■ **YOUR TASK**: Every line from the first in the listing below to the line containing "Taekwondo Center, Inc." is to be repeated exactly, and no line past it.

Segment Start: SUPPLIED RECORDS

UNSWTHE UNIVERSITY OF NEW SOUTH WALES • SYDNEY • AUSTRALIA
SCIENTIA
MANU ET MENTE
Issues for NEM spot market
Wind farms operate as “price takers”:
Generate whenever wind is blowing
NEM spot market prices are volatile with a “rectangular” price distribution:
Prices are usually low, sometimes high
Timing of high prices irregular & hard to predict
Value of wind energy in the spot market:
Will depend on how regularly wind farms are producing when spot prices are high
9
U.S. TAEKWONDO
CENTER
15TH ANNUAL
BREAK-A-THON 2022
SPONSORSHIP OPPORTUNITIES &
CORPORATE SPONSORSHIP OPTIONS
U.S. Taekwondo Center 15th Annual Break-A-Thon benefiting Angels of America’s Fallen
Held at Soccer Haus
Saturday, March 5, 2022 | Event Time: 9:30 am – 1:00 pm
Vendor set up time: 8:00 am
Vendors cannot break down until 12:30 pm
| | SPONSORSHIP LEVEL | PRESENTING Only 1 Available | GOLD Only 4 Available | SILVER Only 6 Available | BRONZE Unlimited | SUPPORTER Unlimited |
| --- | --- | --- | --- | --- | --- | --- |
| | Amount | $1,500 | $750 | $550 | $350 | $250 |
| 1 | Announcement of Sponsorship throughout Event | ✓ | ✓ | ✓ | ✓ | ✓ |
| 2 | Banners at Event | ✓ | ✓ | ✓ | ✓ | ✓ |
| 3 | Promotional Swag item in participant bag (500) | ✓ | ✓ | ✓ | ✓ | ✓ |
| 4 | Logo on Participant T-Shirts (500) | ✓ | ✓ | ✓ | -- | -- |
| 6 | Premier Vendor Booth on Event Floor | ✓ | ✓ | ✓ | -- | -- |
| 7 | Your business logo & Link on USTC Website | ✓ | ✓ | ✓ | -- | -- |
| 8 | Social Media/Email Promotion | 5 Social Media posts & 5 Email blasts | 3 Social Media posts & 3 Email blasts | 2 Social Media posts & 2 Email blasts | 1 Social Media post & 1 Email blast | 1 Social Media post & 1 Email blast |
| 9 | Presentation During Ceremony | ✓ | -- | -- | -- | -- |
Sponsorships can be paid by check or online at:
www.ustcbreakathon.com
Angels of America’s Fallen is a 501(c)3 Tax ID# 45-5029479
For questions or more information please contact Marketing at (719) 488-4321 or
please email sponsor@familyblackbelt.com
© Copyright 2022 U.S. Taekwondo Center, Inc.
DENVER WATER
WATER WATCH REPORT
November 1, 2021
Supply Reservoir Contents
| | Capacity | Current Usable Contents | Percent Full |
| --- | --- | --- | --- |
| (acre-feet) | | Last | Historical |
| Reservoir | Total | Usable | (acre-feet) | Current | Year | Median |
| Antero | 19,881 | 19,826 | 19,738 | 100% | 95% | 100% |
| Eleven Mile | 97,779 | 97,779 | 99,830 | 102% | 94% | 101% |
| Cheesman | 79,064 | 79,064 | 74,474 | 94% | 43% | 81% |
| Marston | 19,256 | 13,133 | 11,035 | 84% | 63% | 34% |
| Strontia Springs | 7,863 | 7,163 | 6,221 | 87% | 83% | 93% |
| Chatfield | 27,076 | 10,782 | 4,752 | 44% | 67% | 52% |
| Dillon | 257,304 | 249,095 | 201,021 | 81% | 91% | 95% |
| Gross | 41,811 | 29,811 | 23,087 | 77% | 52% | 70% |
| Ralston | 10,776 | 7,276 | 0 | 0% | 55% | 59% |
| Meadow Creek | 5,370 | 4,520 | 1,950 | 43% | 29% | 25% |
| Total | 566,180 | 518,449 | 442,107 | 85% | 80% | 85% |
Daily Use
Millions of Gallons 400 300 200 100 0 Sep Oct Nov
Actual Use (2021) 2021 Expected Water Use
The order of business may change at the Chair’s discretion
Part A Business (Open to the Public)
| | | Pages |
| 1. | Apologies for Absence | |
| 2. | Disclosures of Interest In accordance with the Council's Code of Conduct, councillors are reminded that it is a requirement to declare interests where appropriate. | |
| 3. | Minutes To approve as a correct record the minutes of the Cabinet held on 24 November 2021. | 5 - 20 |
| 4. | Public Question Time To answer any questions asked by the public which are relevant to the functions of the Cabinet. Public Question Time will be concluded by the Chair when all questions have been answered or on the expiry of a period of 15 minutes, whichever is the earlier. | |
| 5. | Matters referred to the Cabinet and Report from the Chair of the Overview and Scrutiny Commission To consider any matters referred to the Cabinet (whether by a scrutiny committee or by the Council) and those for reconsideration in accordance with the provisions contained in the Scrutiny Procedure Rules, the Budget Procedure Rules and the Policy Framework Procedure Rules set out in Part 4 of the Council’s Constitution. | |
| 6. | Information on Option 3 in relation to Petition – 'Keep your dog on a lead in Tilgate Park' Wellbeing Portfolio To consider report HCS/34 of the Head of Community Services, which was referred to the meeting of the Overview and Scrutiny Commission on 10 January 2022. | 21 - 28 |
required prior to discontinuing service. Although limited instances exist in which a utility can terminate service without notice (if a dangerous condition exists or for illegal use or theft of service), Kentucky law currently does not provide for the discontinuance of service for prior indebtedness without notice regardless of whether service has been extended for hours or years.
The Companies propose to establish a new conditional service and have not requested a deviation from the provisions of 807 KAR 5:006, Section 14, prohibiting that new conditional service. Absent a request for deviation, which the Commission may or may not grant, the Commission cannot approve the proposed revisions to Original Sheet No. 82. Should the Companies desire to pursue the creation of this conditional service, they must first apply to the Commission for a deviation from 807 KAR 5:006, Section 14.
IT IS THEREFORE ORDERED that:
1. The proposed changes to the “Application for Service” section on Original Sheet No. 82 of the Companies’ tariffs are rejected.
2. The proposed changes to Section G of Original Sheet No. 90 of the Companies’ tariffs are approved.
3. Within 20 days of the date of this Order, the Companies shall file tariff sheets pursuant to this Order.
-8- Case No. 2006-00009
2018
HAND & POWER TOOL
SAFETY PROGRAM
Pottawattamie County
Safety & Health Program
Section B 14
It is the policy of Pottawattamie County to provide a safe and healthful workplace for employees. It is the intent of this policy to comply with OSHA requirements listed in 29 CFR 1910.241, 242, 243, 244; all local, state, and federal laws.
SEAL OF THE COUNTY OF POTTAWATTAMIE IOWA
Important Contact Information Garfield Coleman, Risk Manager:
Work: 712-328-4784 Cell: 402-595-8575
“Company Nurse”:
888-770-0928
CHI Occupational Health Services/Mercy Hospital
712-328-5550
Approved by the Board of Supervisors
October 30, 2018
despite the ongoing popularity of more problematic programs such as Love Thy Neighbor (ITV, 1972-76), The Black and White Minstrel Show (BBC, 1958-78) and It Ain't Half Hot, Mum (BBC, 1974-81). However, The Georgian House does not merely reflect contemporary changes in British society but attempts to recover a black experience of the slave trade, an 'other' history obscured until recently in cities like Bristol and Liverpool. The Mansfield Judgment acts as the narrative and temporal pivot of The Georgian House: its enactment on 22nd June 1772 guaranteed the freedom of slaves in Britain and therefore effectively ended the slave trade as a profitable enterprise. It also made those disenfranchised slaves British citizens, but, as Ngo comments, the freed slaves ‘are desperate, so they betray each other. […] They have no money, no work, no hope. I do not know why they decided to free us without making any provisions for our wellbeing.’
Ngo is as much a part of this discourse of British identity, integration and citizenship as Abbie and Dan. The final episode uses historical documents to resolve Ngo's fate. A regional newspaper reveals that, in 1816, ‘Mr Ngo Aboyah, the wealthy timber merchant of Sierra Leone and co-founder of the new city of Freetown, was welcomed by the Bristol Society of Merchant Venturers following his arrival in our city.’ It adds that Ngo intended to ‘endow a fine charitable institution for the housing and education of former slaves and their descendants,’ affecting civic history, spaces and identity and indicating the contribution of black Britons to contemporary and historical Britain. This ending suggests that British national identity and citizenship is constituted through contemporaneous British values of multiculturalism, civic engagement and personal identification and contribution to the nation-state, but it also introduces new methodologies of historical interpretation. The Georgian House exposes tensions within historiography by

Segment End: SUPPLIED RECORDS

■ **RESULT OF THE EXERCISE**:
UNSWTHE UNIVERSITY OF NEW SOUTH WALES • SYDNEY • AUSTRALIA
SCIENTIA
MANU ET MENTE
Issues for NEM spot market
Wind farms operate as “price takers”:
Generate whenever wind is blowing
NEM spot market prices are volatile with a “rectangular” price distribution:
Prices are usually low, sometimes high
Timing of high prices irregular & hard to predict
Value of wind energy in the spot market:
Will depend on how regularly wind farms are producing when spot prices are high
9
U.S. TAEKWONDO
CENTER
15TH ANNUAL
BREAK-A-THON 2022
SPONSORSHIP OPPORTUNITIES &
CORPORATE SPONSORSHIP OPTIONS
U.S. Taekwondo Center 15th Annual Break-A-Thon benefiting Angels of America’s Fallen
Held at Soccer Haus
Saturday, March 5, 2022 | Event Time: 9:30 am – 1:00 pm
Vendor set up time: 8:00 am
Vendors cannot break down until 12:30 pm
| | SPONSORSHIP LEVEL | PRESENTING Only 1 Available | GOLD Only 4 Available | SILVER Only 6 Available | BRONZE Unlimited | SUPPORTER Unlimited |
| --- | --- | --- | --- | --- | --- | --- |
| | Amount | $1,500 | $750 | $550 | $350 | $250 |
| 1 | Announcement of Sponsorship throughout Event | ✓ | ✓ | ✓ | ✓ | ✓ |
| 2 | Banners at Event | ✓ | ✓ | ✓ | ✓ | ✓ |
| 3 | Promotional Swag item in participant bag (500) | ✓ | ✓ | ✓ | ✓ | ✓ |
| 4 | Logo on Participant T-Shirts (500) | ✓ | ✓ | ✓ | -- | -- |
| 6 | Premier Vendor Booth on Event Floor | ✓ | ✓ | ✓ | -- | -- |
| 7 | Your business logo & Link on USTC Website | ✓ | ✓ | ✓ | -- | -- |
| 8 | Social Media/Email Promotion | 5 Social Media posts & 5 Email blasts | 3 Social Media posts & 3 Email blasts | 2 Social Media posts & 2 Email blasts | 1 Social Media post & 1 Email blast | 1 Social Media post & 1 Email blast |
| 9 | Presentation During Ceremony | ✓ | -- | -- | -- | -- |
Sponsorships can be paid by check or online at:
www.ustcbreakathon.com
Angels of America’s Fallen is a 501(c)3 Tax ID# 45-5029479
For questions or more information please contact Marketing at (719) 488-4321 or
please email sponsor@familyblackbelt.com
© Copyright 2022 U.S. Taekwondo Center, Inc.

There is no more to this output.